If a line of the records contains the string "build", copy it out.
···
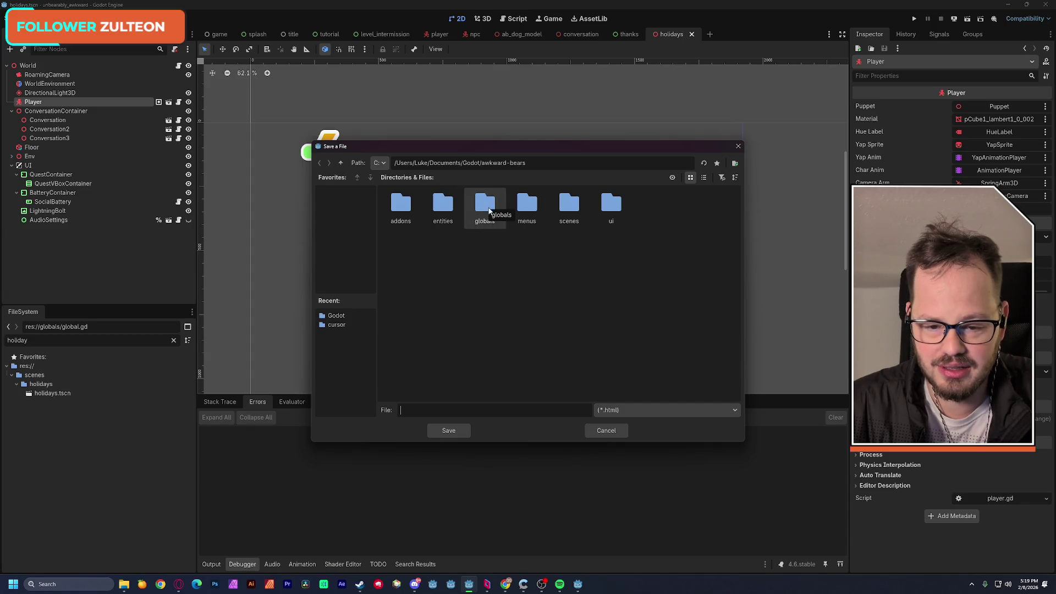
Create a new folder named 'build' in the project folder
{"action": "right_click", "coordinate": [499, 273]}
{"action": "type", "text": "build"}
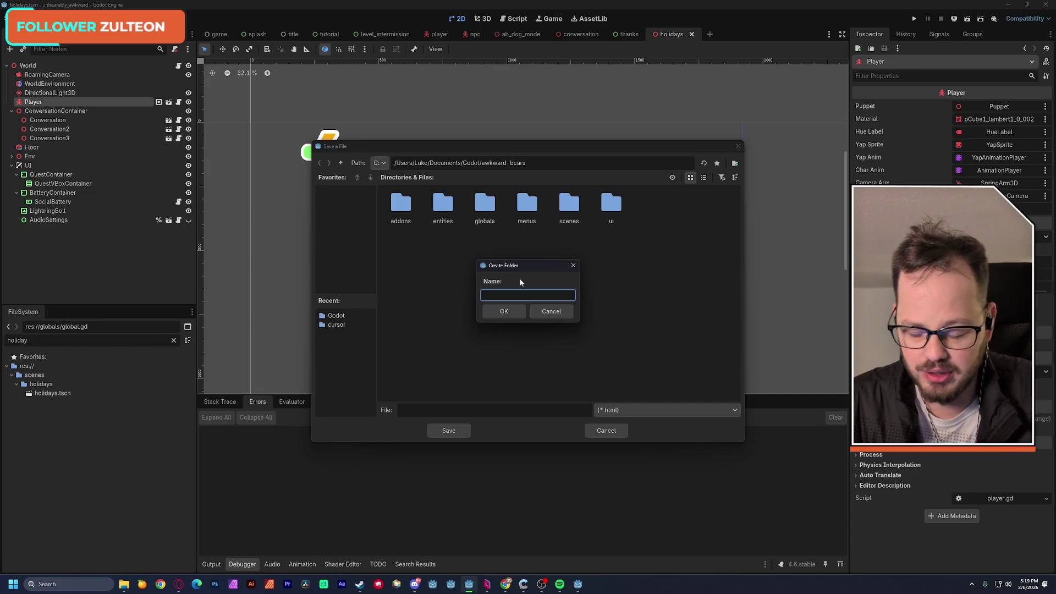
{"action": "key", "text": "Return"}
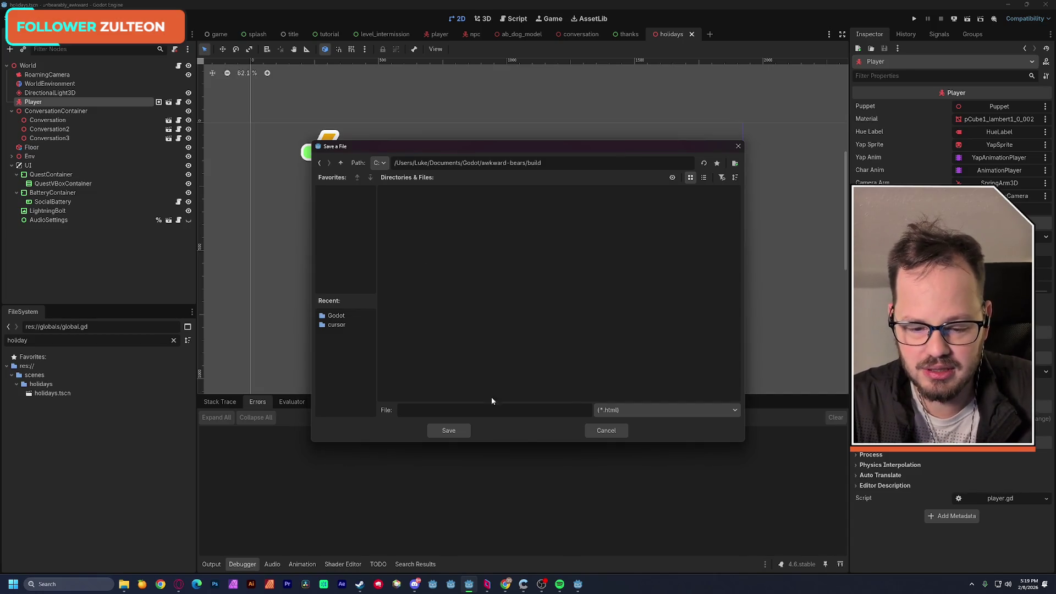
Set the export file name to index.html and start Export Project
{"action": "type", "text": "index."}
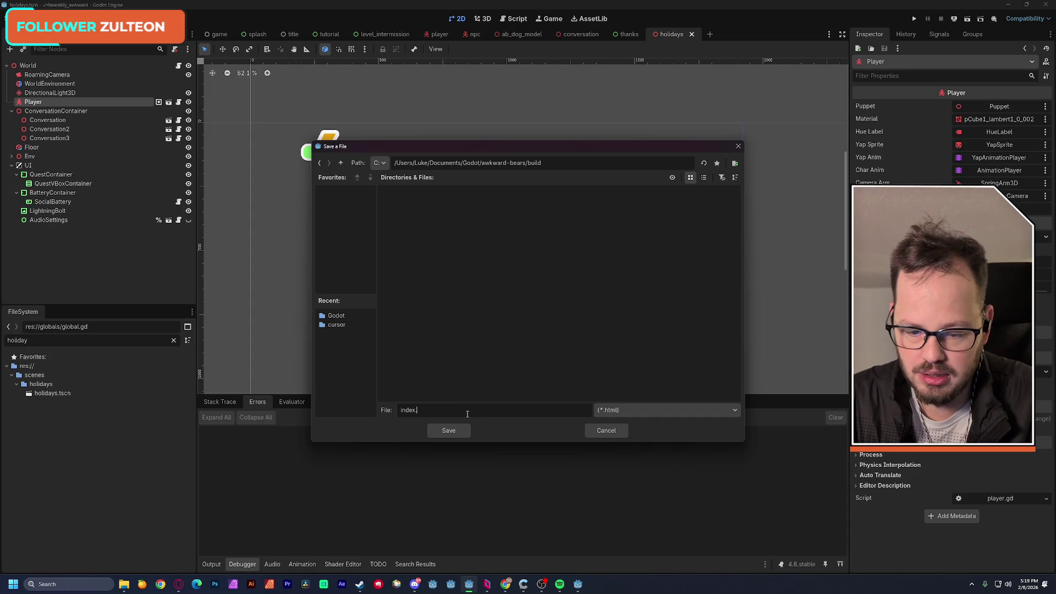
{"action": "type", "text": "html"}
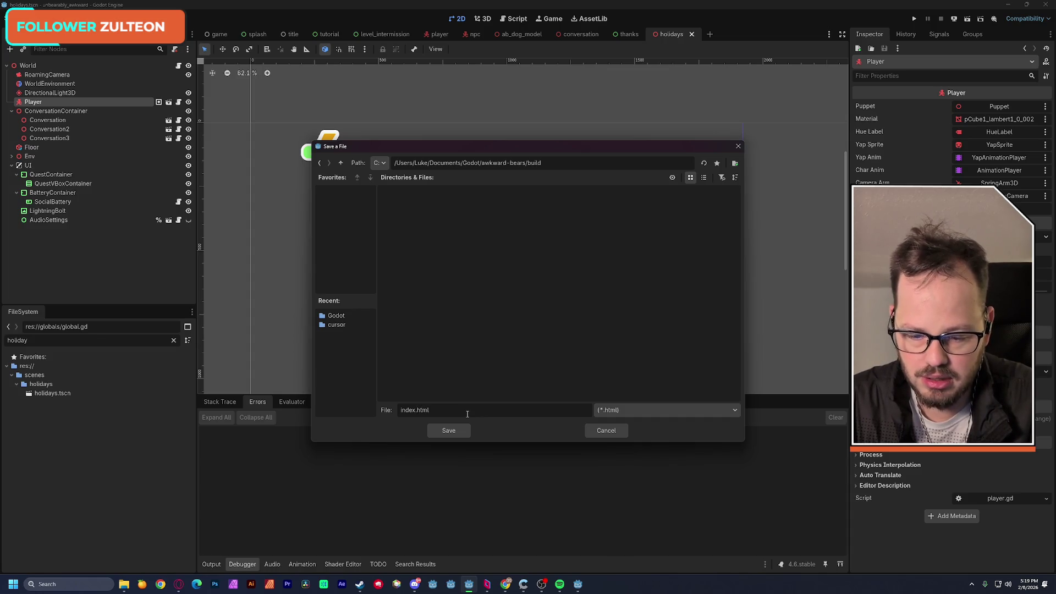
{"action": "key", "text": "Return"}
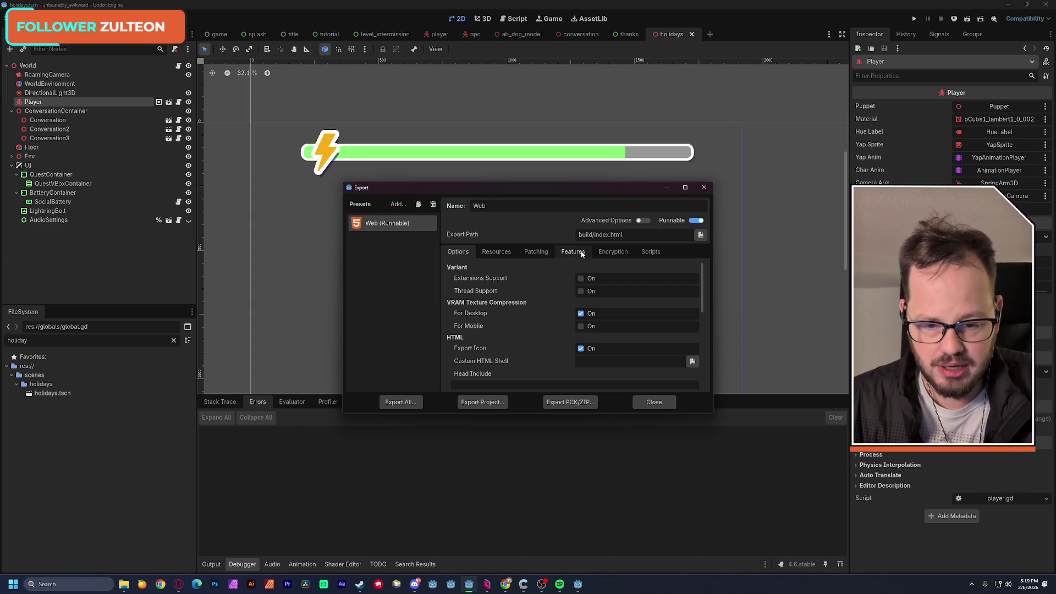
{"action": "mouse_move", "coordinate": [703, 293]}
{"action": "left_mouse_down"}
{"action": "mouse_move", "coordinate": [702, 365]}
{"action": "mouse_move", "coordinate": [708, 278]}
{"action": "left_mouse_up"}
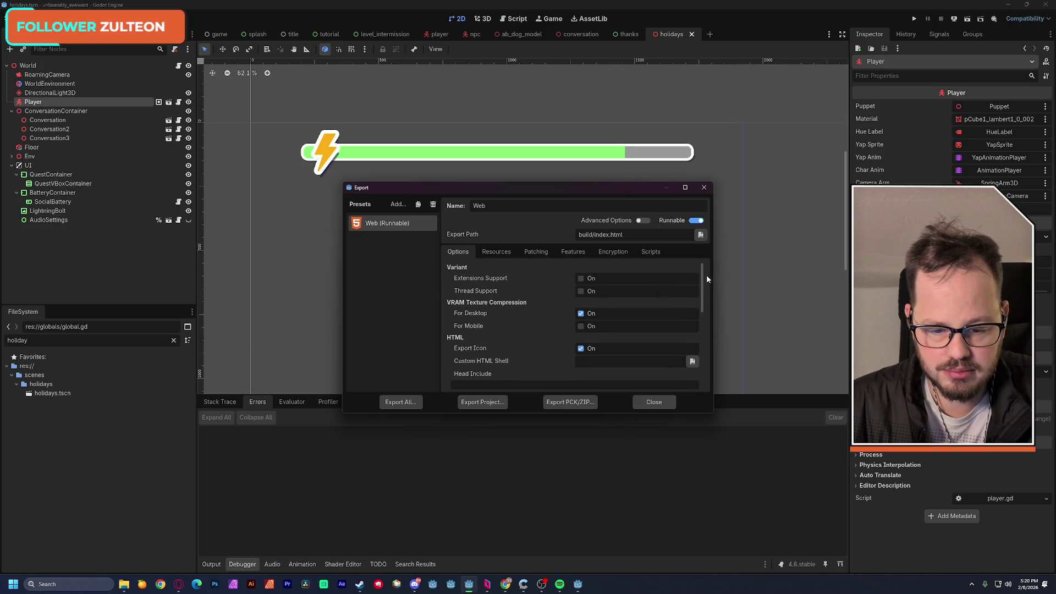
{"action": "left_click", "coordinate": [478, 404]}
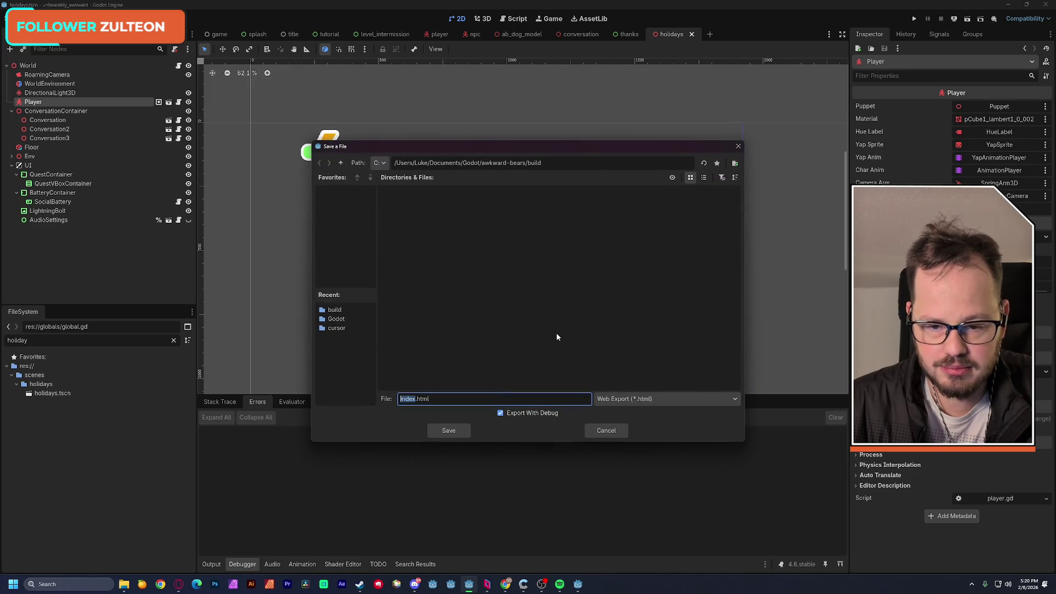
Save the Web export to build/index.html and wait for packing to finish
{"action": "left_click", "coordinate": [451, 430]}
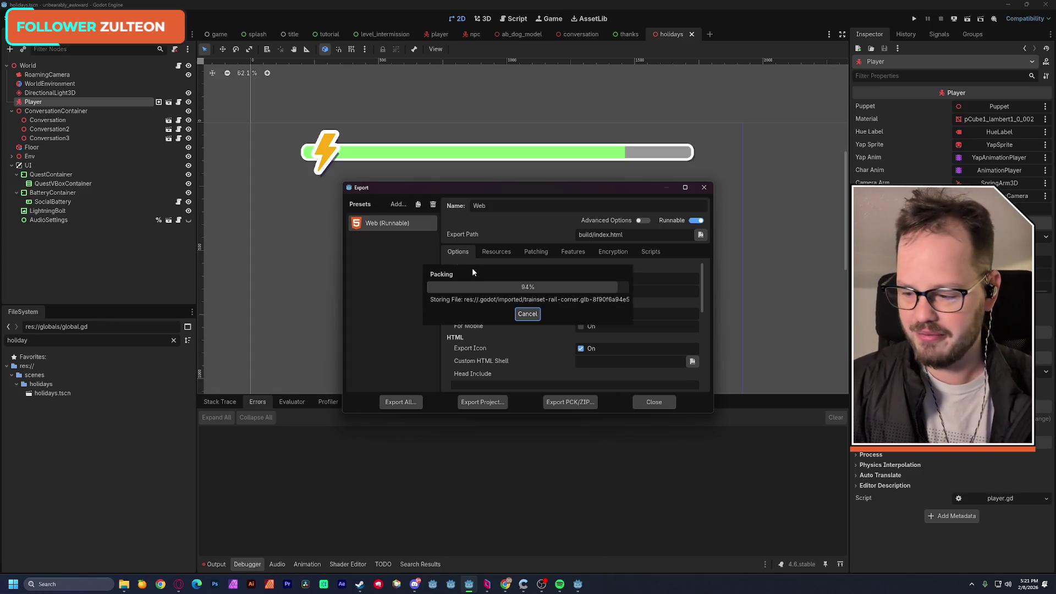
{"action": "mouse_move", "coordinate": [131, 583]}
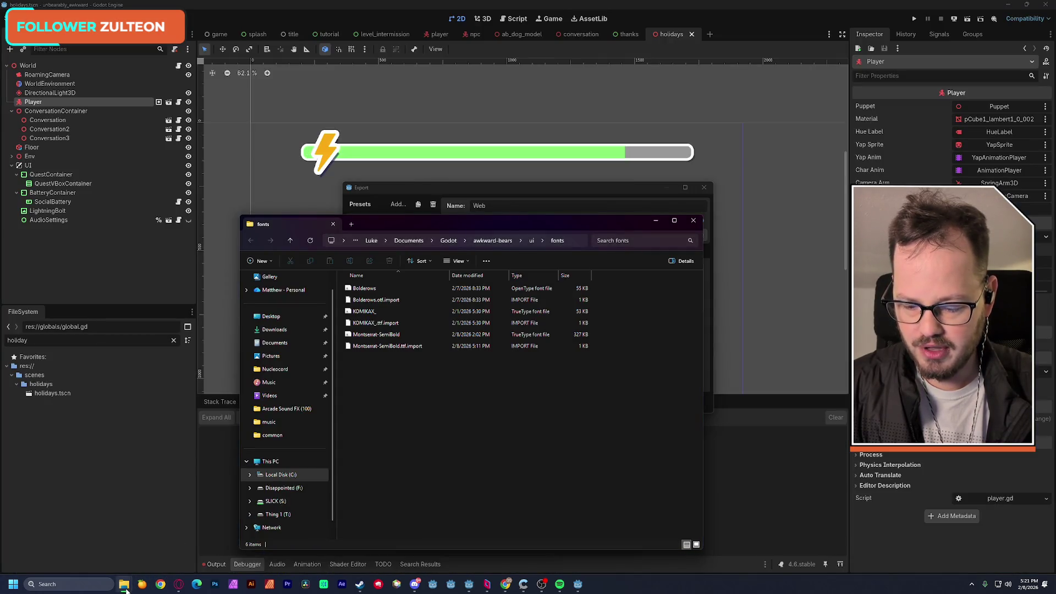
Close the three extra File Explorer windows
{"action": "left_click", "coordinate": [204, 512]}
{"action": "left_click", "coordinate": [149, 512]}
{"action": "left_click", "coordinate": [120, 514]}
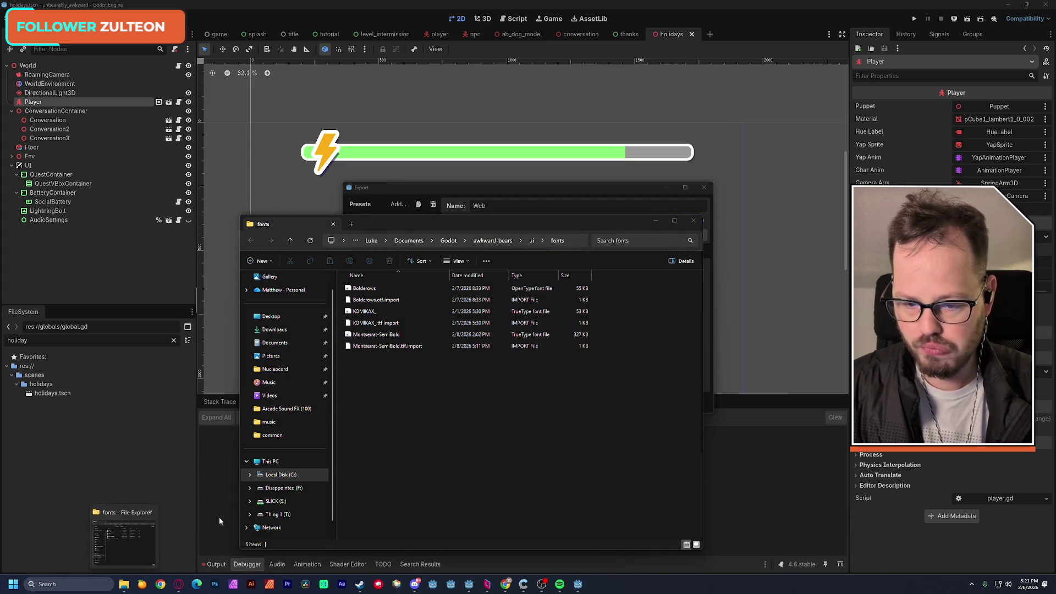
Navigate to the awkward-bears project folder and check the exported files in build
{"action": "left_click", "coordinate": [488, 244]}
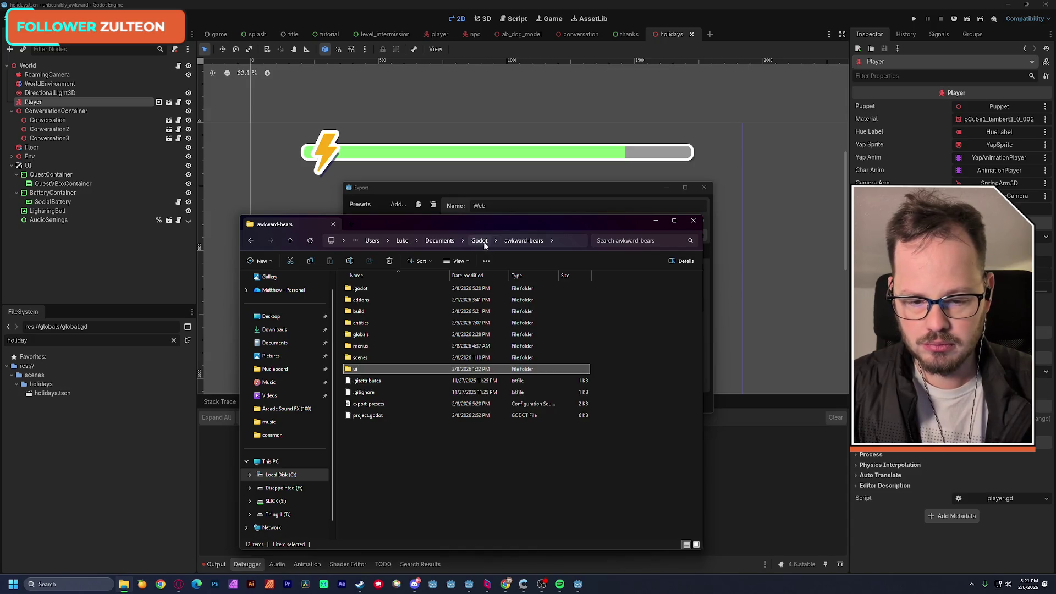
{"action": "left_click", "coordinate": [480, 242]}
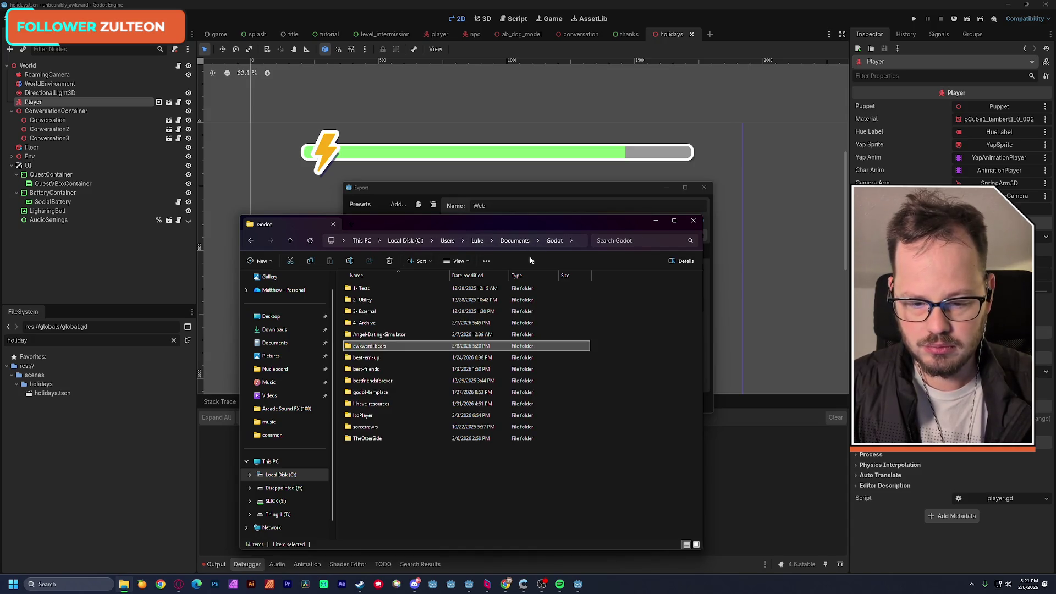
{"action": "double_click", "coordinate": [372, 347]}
···
▸ **Answer box**
Create a new folder named 'build' in the project folder
{"action": "type", "text": "build"}
Save the Web export to build/index.html and wait for packing to finish
Navigate to the awkward-bears project folder and check the exported files in build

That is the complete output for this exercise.